**Text to read:**

## START

Tuesday, January 11, 2011

To Dream the Impossible Dream

My brother Liam is a poet.  I hadn’t actually put this thought into words, but someone else told me this and I realized that it is true.  My sort-of sister-in-law Nellie (she and my brother Rob have been together for at least 37 years – possibly longer) is an accomplished musician.  She has made her living from music most of her life.  She and Rob lived together in Arizona until just a few months ago when her mother passed away and she inherited the mother’s house back here in the City just north of here.  Music has hardly made her wealthy and this was too good a gift to pass up.  Back in Arizona, an all-woman blues group of which she was a member won the state blues title (did you know there was such a thing?) four years running until they decided to stop competing.  That group and her previous group have made a number of recordings, and she has played with a number of blues artists, or rhythm and blues artists, over the years including Bo Diddly. 

Recently, at the Breakfast Club (I think you all know that is what we call the Sunday breakfasts with my mother, don’t you?) a song by my brother Liam came on my iPod speakers (Liam was not present) and the conversation turned to songwriting and so forth.  Nellie said, “I have written some songs, but Liam is a poet.”  And she is exactly right – about him, whether or not she might be underrating herself.  Liam just seems to have a gift for saying things in such a way that you see the picture.  In a song of his that many people like quite a bit, he tells of seeing his son get off the school bus during a snowstorm and watching him come up the driveway with his coat unbuttoned, and it was “like watching a tear sliding down from the night”.  This song, The Loneliness Birds, (the title is from something someone else has written) is about hearing the news that this youngest son, at age sixteen, had been killed.

## END

**Extracted records:**
## START

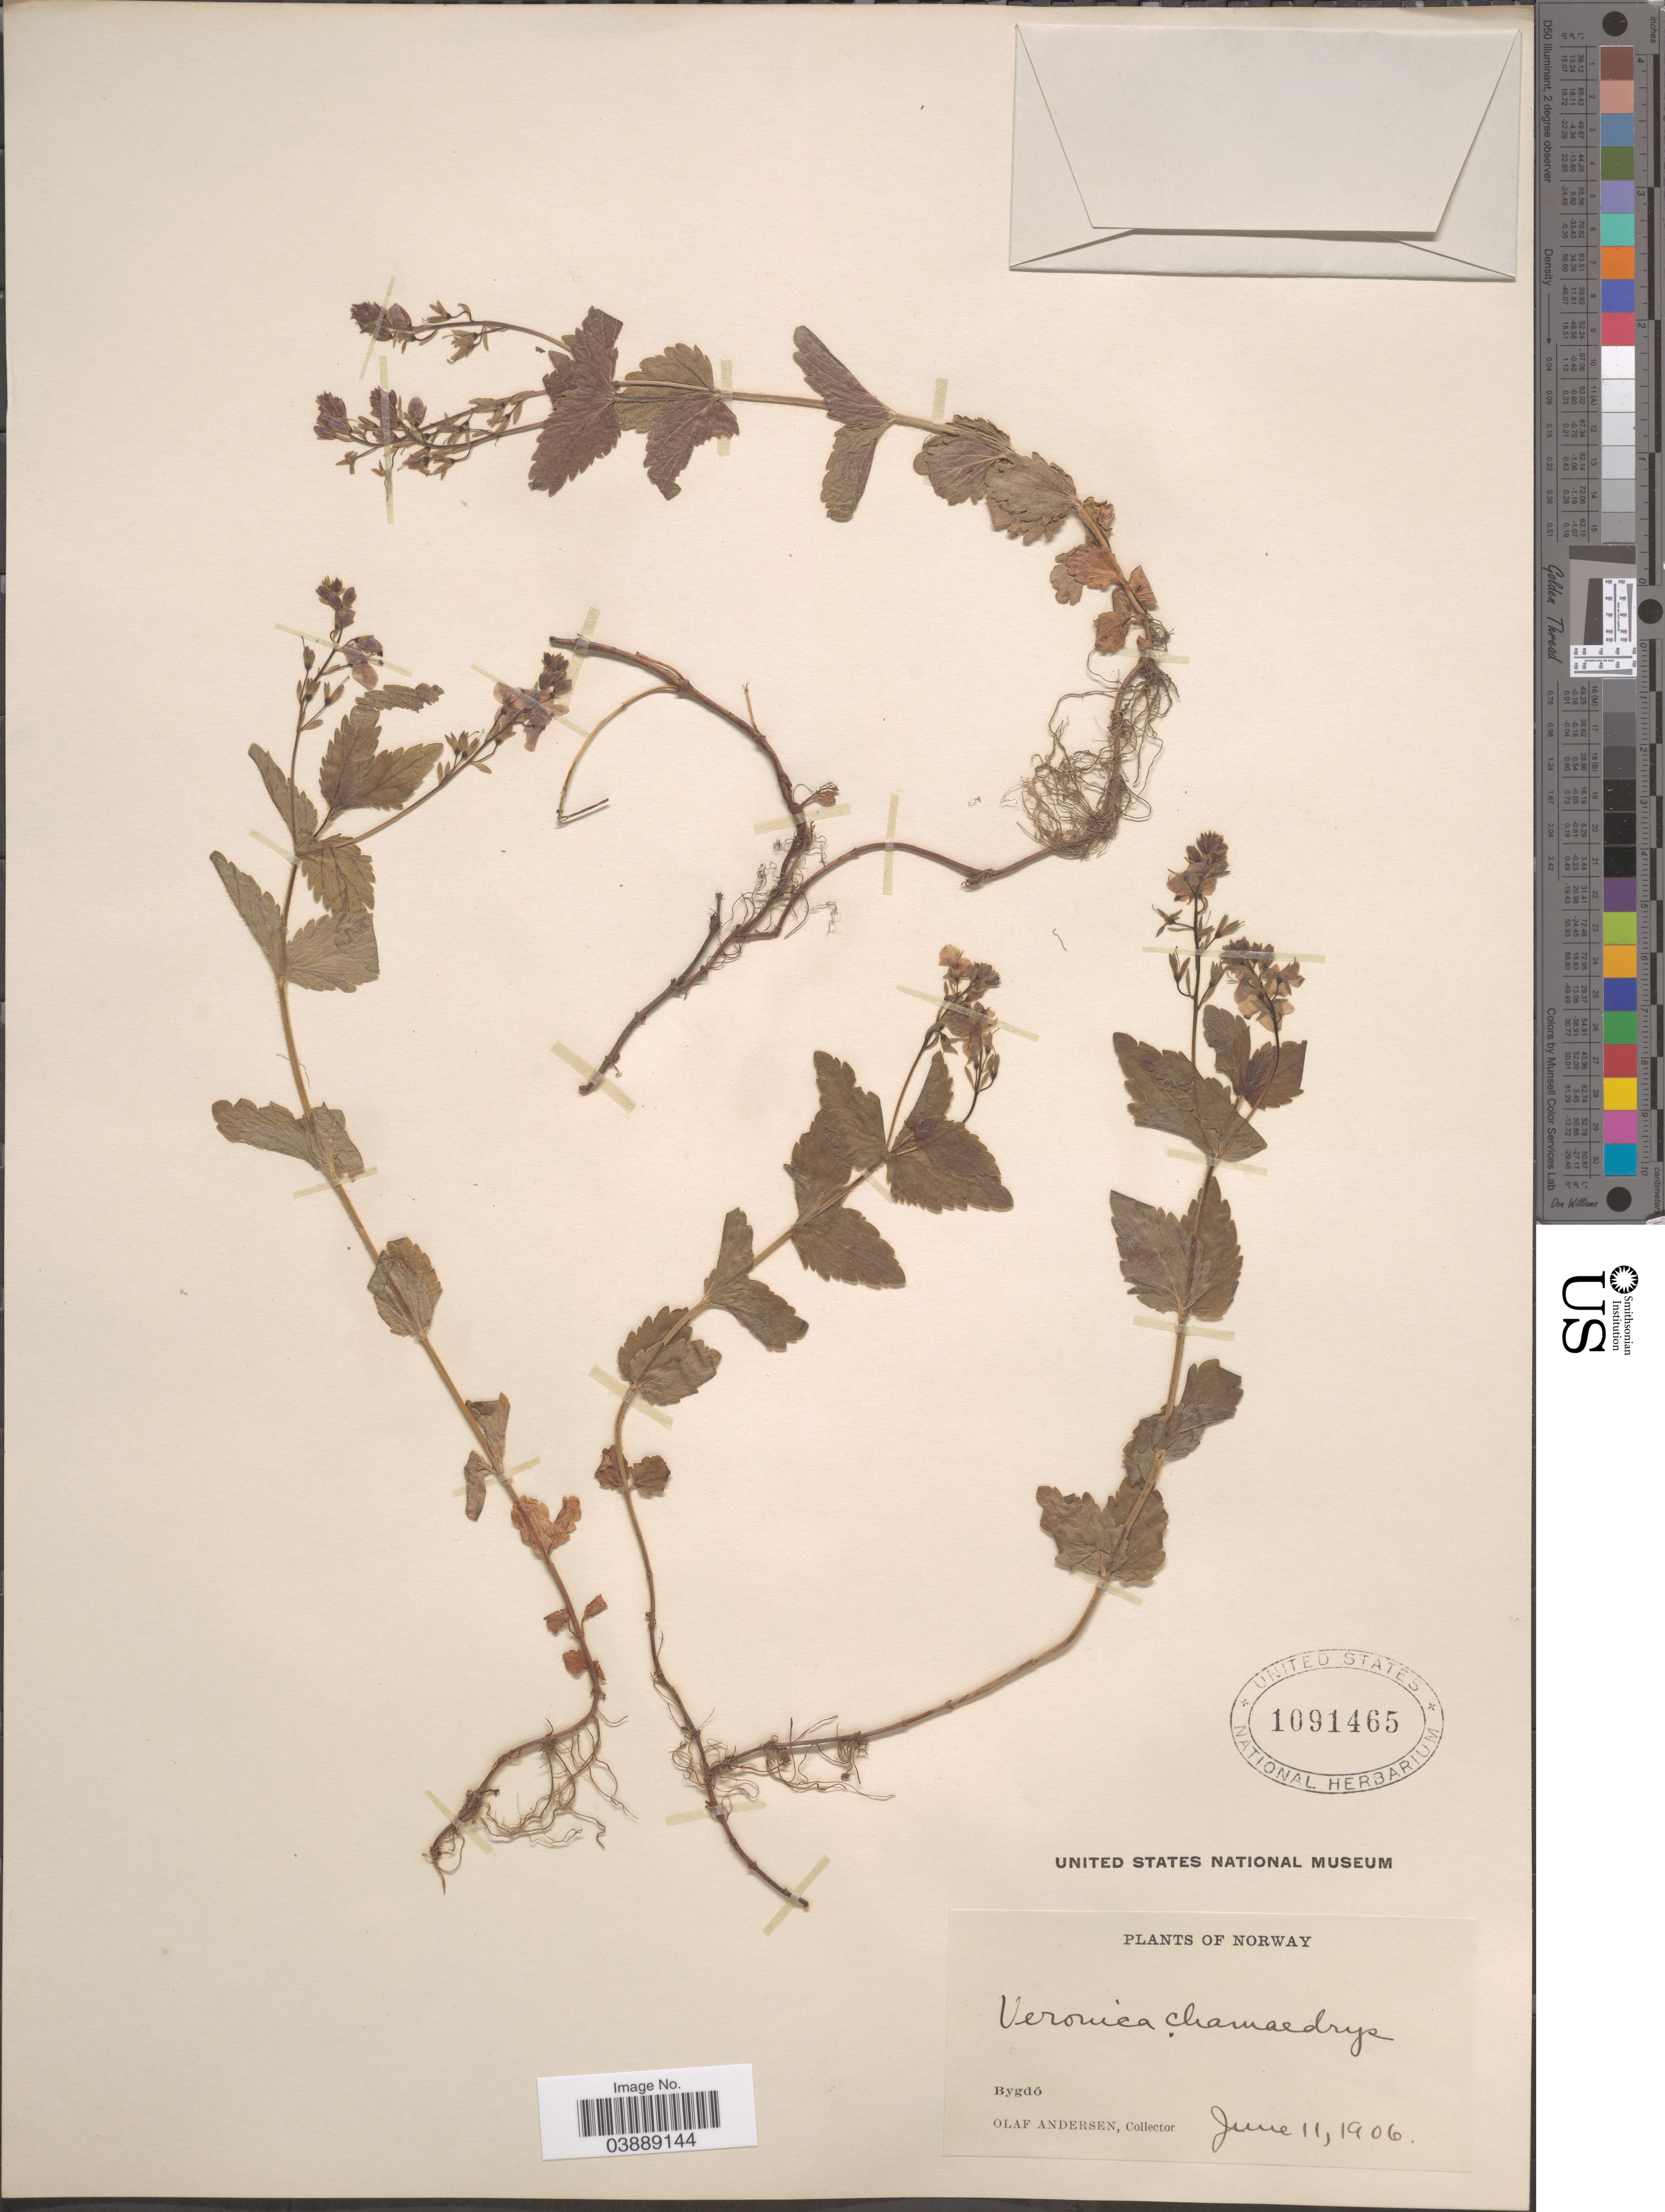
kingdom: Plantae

## END
## START

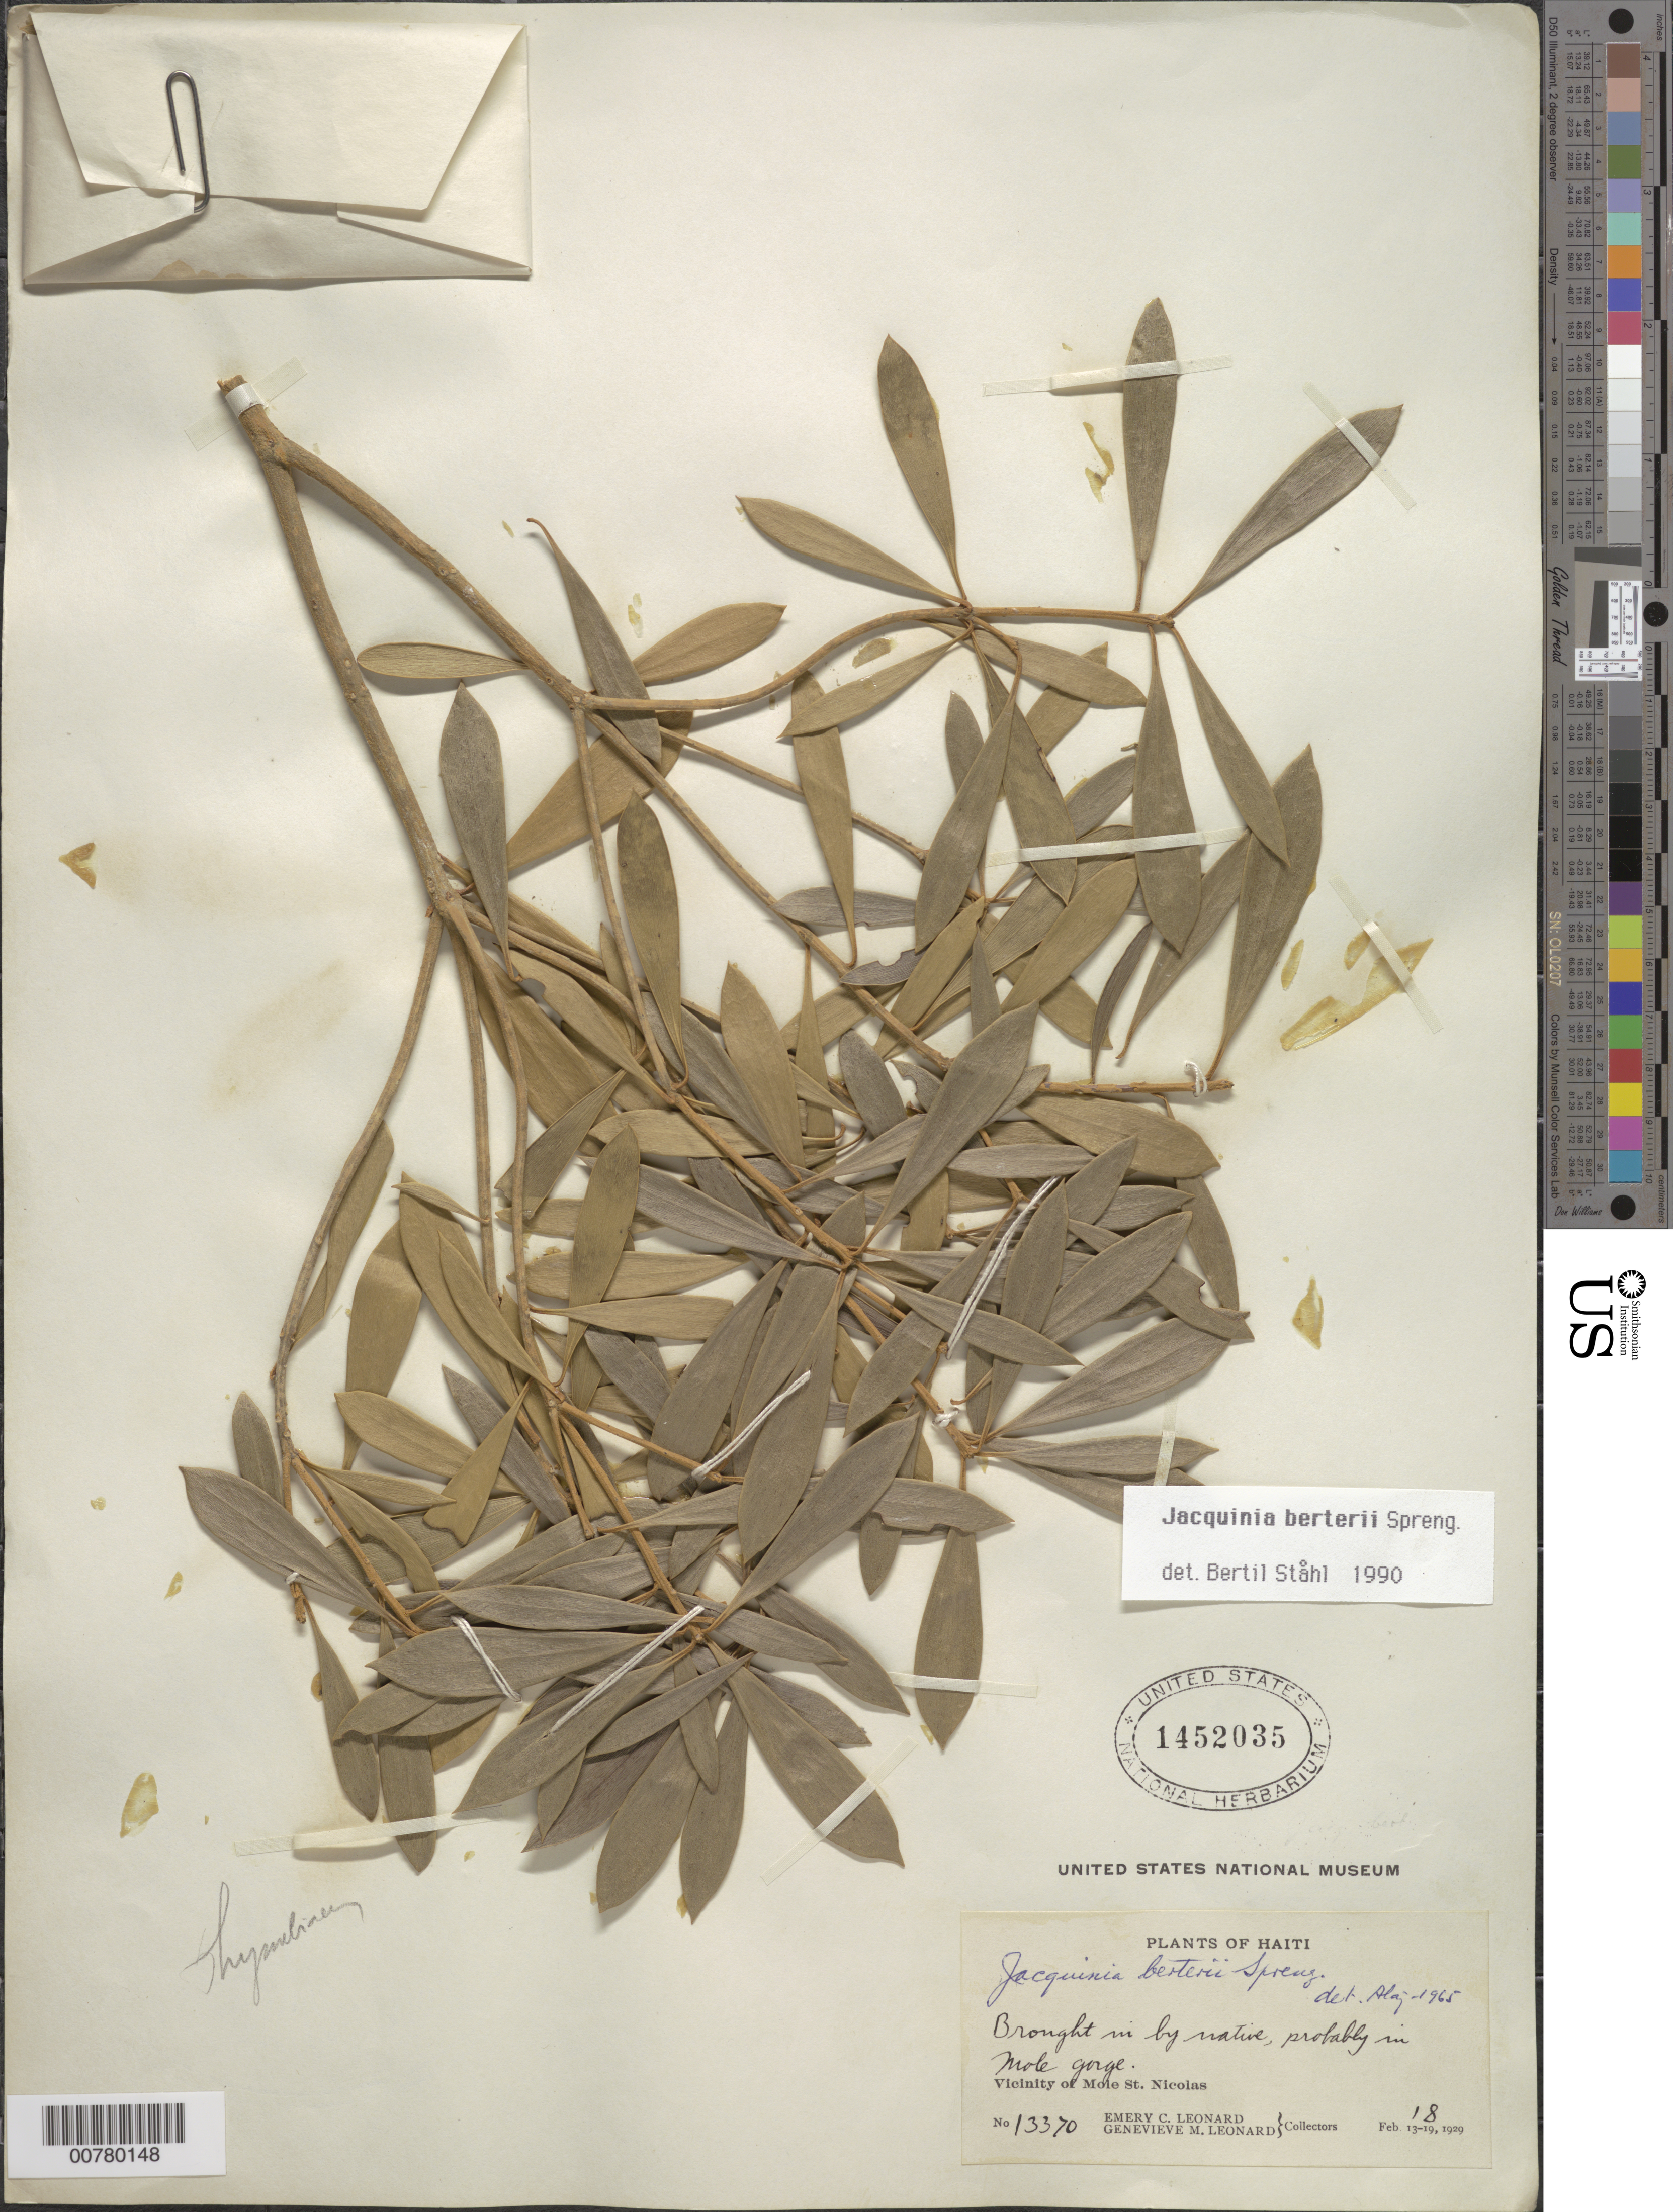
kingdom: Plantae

## END

**Do this:** In the post about the writer's poet brother, why did Nellie leave Arizona for the City? Reply in one to three sentences. The lines above come from a separate source, not from the post.

**Reply:** Her mother died a few months earlier, and Nellie inherited the house in the City. Music had hardly made her wealthy, so the house was too good a gift to pass up.